Set problem 1: State how many lines in the entries below contain the string "label", with case counting, and give only that number.

Page extract:
[Begin]
Veerle Fraeters and Imke de Gier (eds), Mulieres Religiosae: Shaping Female Spiritual Authority in the Medieval and Early Modern Periods, Brepols, Turnout, 2014.

Veerle Fraeters and Imke de Gier (eds), Mulieres Religiosae: Shaping Female Spiritual Authority in the Medieval and Early Modern Periods, Brepols, Turnout, 2014. €90,00, ISBN 978-2-503-54912-5 (hardback), pp. v + 311

Reviewed by: Dr Naomi Pullin, University of Warwick, February 2015

Veerle Fraeters and Imke de Gier’s Mulieres Religiosae: Shaping Female Spiritual Authority in the Medieval and Early Modern Periods demonstrates the various ways in which pious women could acquire and express spiritual leadership. The edited collection is the result of a 2007 conference entitled ‘Mulieres religiosae’, which interrogated the development of women’s spiritual authority from the middle ages to the early modern period. Traditional histories of Christian women have viewed their inability to access positions of official religious authority as a constraining experience for their identities and spiritual development. As a consequence, much of the historiography on female religious experience has tended to view pious women either as the victims of male oppression, or as being denied agency over their own spiritual development. One of the primary goals of the collection is to counter such views and to explore ‘a rather more nuanced picture of spiritual authority in line with more recent scholarship on cross-gender friendships and authorship with gender-neutral approaches to affective spirituality’ (p. 4).

The collection of case studies explored in this volume are vast in terms of their geographical and chronological scope, covering a huge area of Europe over six centuries. They highlight the importance of the communities where female authority was nurtured and the ways in which these groups of pious women could create and claim spiritual authority collectively. The twelve chapters that comprise this volume follow a loose chronological structure, charting changes in how female spiritual authority was shaped and expressed. This is explored in detail in the Introduction, where the editors emphasise the increasing importance of the religious community in conferring authority on women, as their identity needed to be asserted through consensus and asserted in relation to the broader group.

María Eugenia Góngora begins to map the changing experiences of female spirituality and spiritual authority in her chapter ‘Elisabeth von Schönau and the Story of St Ursula: Visionary Authority and the Cult of Saints’ (pp. 17-35). Góngora explores the writings of Elisabeth von Schönau, who wrote extensively on her visions of the martyrdom of St Ursula, showing the ways in which Elisabeth used her visions as a means of negotiating power both within her own religious community and beyond the walls of the cloister. The focus of the chapter is almost exclusively on the life of St Ursula and would have benefited from more emphasis on Elisabeth as an individual. It would also have been helpful to learn more about how her visions were received by her contemporaries and how her writings helped to sustain her religious community beyond her lifetime, as this would have enhanced Góngora’s claims about her spiritual authority. Andrea Worm in her chapter ‘‘‘You shall all live together in harmony and spiritual unity”: Images of Abbesses and Female Religious Communities in the Empire’ (pp. 37-85) offers a different image of spiritual authority. This is achieved through exploring the changing images of abbesses in relation to female religious communities during the Eleventh and Twelfth Centuries. This leads Worm to the interesting conclusion that new ideals of a communal life emerged during the Twelfth Century, as a result of the Gregorian Reform movement. Worm’s use of pictorial depictions of nuns and their convents also provides an interesting methodological approach for scholars seeking to access the lives of women who have left no written records.
[End]
Set problem 2: According to the book review, how many chapters make up the volume?

Extracted material:
[Begin]
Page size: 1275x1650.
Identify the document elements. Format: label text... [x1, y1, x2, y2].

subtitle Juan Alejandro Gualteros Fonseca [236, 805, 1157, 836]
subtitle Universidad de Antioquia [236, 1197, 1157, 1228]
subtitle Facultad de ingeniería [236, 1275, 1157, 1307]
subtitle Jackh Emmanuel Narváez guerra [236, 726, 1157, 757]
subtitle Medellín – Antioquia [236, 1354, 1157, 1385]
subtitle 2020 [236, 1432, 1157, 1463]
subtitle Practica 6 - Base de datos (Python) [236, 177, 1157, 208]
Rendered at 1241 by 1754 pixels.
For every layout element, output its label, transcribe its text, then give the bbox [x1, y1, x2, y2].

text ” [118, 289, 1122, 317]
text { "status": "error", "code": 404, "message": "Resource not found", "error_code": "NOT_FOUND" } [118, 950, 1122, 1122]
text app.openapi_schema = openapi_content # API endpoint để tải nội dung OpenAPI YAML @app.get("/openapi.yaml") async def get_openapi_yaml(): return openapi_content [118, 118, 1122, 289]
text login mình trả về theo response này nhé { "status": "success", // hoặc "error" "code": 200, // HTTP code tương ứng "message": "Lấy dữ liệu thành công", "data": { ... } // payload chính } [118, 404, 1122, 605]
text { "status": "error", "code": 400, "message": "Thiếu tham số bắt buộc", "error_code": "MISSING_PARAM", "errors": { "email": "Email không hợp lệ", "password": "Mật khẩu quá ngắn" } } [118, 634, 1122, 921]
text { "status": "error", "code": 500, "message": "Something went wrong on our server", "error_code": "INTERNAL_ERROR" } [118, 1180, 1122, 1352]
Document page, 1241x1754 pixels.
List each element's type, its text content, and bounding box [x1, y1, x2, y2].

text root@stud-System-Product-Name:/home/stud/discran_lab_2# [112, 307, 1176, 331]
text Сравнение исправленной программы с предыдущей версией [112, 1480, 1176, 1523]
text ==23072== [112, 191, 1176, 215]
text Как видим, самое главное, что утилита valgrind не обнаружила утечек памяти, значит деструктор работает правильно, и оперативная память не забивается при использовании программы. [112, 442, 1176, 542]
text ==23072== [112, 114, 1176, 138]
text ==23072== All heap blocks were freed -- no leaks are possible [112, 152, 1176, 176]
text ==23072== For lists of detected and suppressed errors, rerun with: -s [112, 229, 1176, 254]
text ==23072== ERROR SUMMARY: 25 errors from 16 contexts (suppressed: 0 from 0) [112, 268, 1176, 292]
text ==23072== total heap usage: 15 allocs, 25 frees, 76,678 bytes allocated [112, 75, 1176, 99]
[End]
Reply 1: 2

Reply 2: Twelve.